To determine if a suspicious-looking skin lesion is Kaposi’s sarcoma, your doctor will need to perform a biopsy, which involves removing a small piece of tissue for examination in a laboratory.

Tests to diagnose internal Kaposi’s sarcoma include:

  • Fecal occult blood test. This test detects hidden blood in stool, which can be a sign of Kaposi’s sarcoma in the digestive tract.
  • Chest X-ray. A chest X-ray may reveal abnormalities suggesting Kaposi’s sarcoma in the lung.
  • Bronchoscopy. In this test, a thin tube (bronchoscope) is passed through your nose or mouth into your lungs to view their lining and take samples of abnormal areas.
  • Upper endoscopy. This test uses a thin tube (endoscope) passed through your mouth to examine the esophagus, stomach and first part of your small intestine. If your doctor suspects Kaposi’s sarcoma inside any of these organs, a biopsy of the affected tissue is taken to confirm the disease.
  • Colonoscopy. In this test, a thin tube (colonoscope) is passed through your rectum and advanced into your colon to examine the walls of these organs. Abnormalities suggesting Kaposi’s sarcoma in the rectum or colon can also be biopsied during colonoscopy.

Bronchoscopy is unnecessary for diagnosis of Kaposi’s sarcoma unless you have unexplained breathing problems or an abnormal chest X-ray. Similarly, unless a fecal occult blood test finds blood in your stool, you may be able to avoid upper endoscopy or colonoscopy.

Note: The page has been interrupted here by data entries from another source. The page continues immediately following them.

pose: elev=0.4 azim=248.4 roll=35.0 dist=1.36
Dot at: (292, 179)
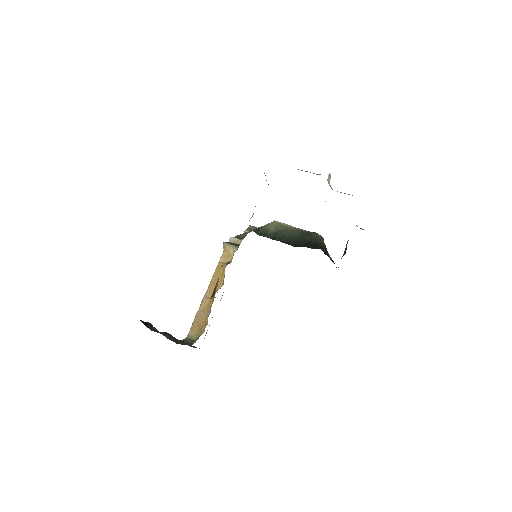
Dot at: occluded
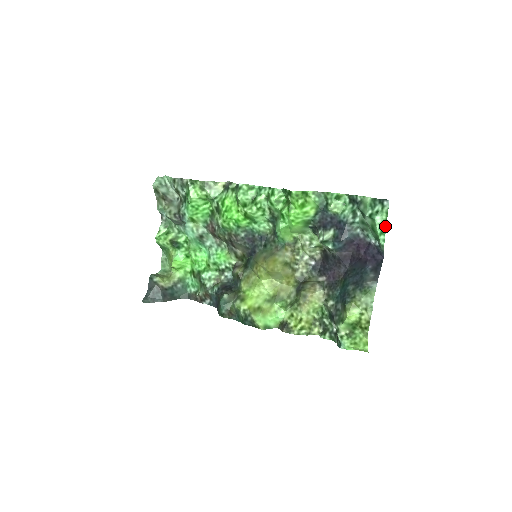
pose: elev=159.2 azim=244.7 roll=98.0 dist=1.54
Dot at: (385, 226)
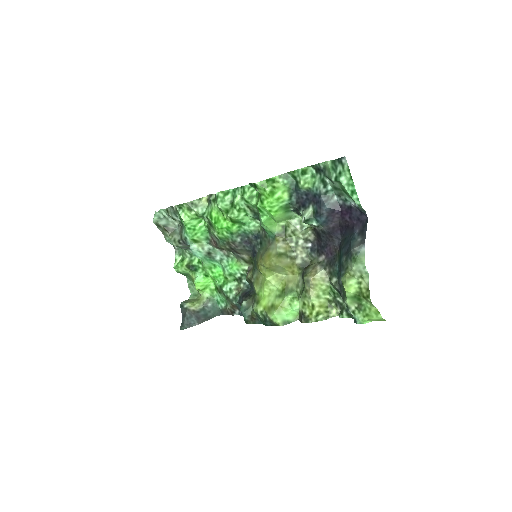
Dot at: (353, 184)
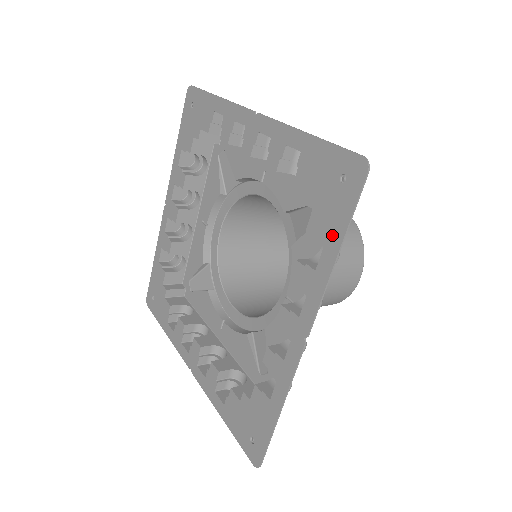
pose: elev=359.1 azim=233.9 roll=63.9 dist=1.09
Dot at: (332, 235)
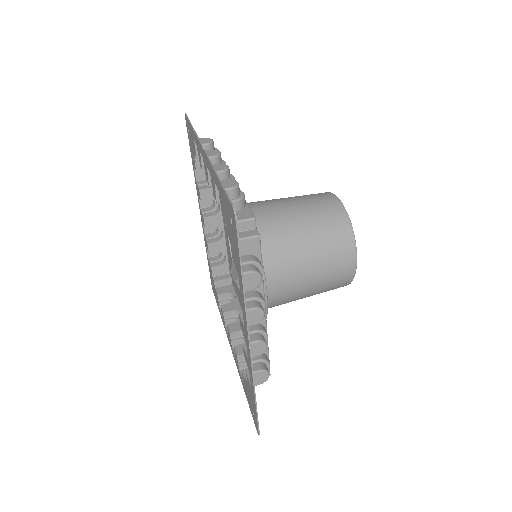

The treatment for Kaposi’s sarcoma varies, depending on these factors:

  • Type of disease. Historically, AIDS-related Kaposi’s sarcoma has been more serious than classic or transplant-related disease. Thanks to increasingly effective antiviral drug combinations and improved prevention of other AIDS-related infections, Kaposi’s sarcoma has become less common and less severe in people with AIDS.
  • Number and location of lesions. Widespread skin lesions and internal lesions require different treatment from isolated lesions.
  • Effects of the lesions. Lesions in the mouth and throat make eating difficult, while lesions in the lung can cause shortness of breath. Large lesions, particularly on the upper legs, can lead to painful swelling and difficulty moving around.
  • General health. The immune system impairment that makes you vulnerable to Kaposi’s sarcoma also makes certain treatments, such as powerful chemotherapy drugs, too risky to try. The same is true if you also have another type of cancer, poorly controlled diabetes or any serious, chronic disease.

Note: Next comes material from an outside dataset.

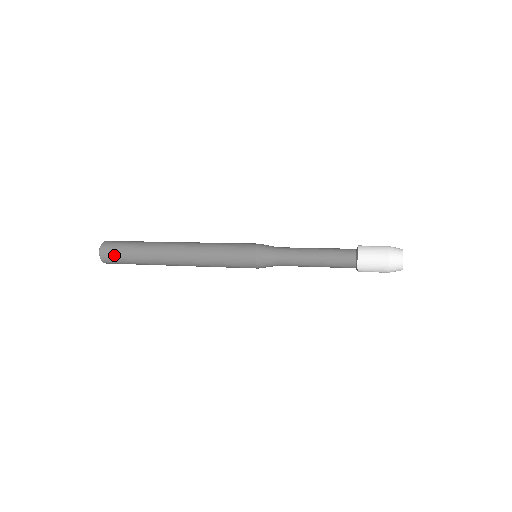
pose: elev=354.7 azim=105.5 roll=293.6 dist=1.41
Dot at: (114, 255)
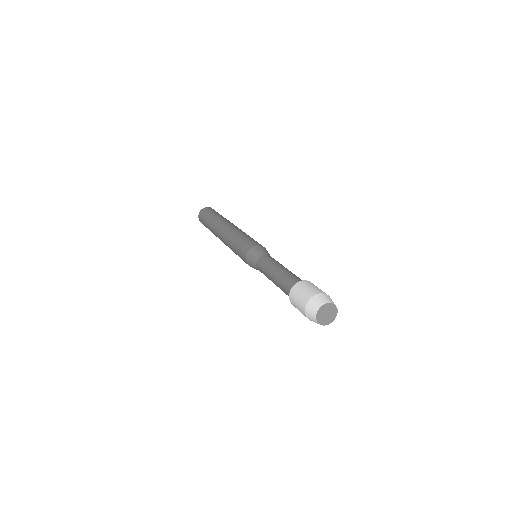
Dot at: occluded
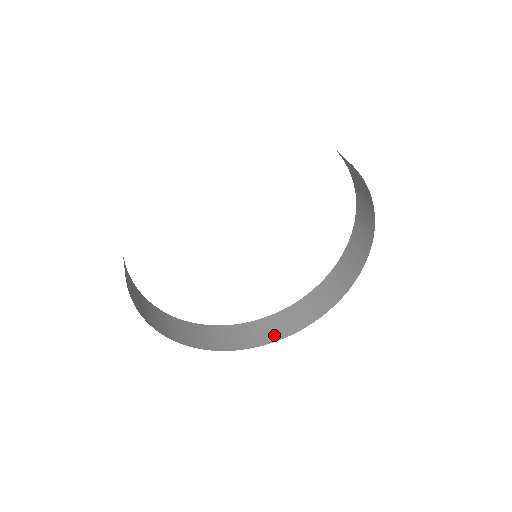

For AIDS-related Kaposi’s sarcoma, the first step in treatment is to start or switch to an antiviral drug combination that will reduce the amount of the virus that causes HIV/AIDS and increase the number of certain immune cells in your body. Sometimes, this is the only treatment needed.

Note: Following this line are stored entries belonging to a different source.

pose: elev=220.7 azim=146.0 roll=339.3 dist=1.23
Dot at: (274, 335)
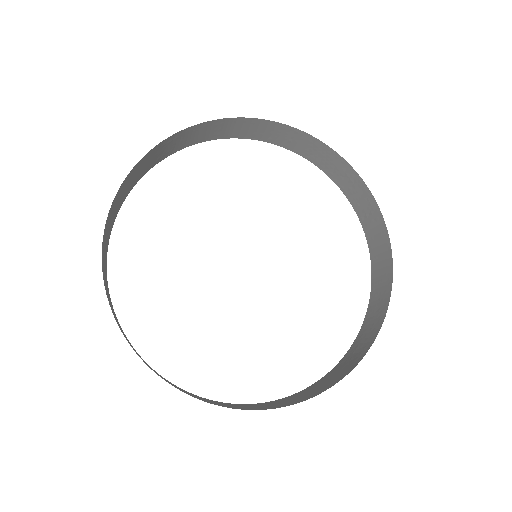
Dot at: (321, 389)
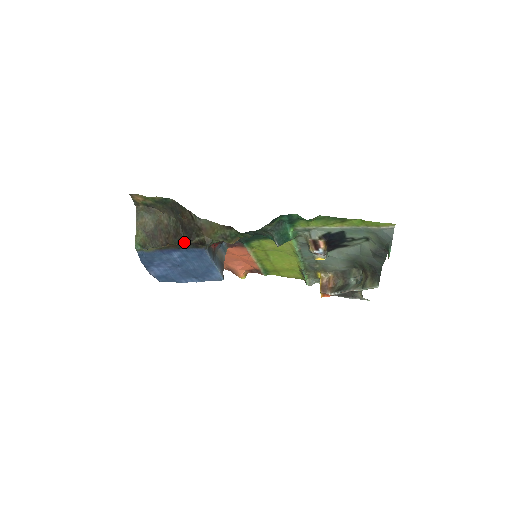
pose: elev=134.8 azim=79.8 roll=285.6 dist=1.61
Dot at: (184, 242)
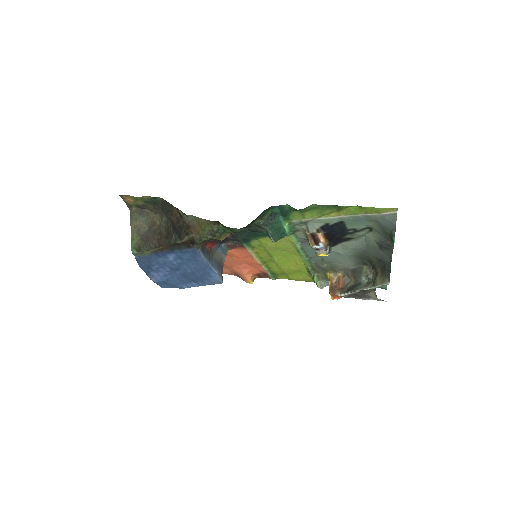
Dot at: occluded
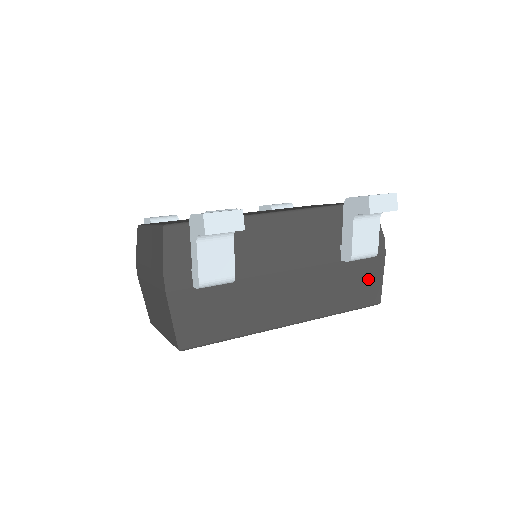
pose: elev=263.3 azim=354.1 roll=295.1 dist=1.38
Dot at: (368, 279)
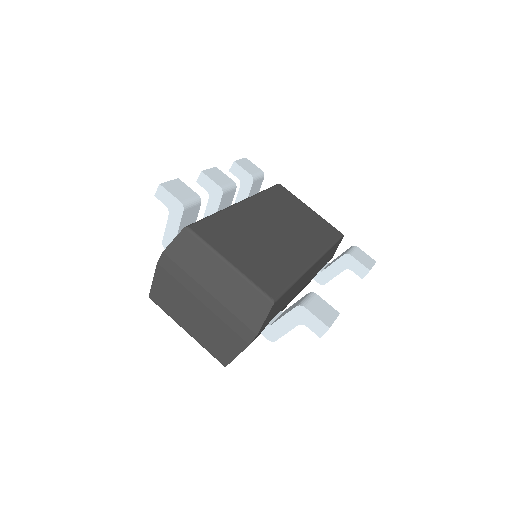
Dot at: occluded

When possible, people with transplant-related Kaposi’s sarcoma may be able to stop taking immune system-suppressing medication. This allows the immune system to eliminate the cancer in some cases. Switching to a different immunosuppressive medication can also bring improvement.

Treatments for small skin lesions include:

  • Minor surgery (excision)
  • Burning (electrodessication) or freezing (cryotherapy)
  • Low-dose radiation, which is also helpful for lesions in the mouth
  • Injection of the chemotherapy drug vinblastine directly into lesions
  • Application of a vitamin A-like drug (retinoid)

Lesions treated in any of these ways are likely to return within a couple of years. When this happens, treatment can often be repeated.

Radiation is the usual treatment for those with multiple skin lesions. The type of radiation used and the locations of lesions being treated vary from person to person. When more than 25 lesions are present, chemotherapy with standard anti-cancer drugs may be helpful. Chemotherapy is also used to treat Kaposi’s sarcoma in the lymph nodes and digestive tract.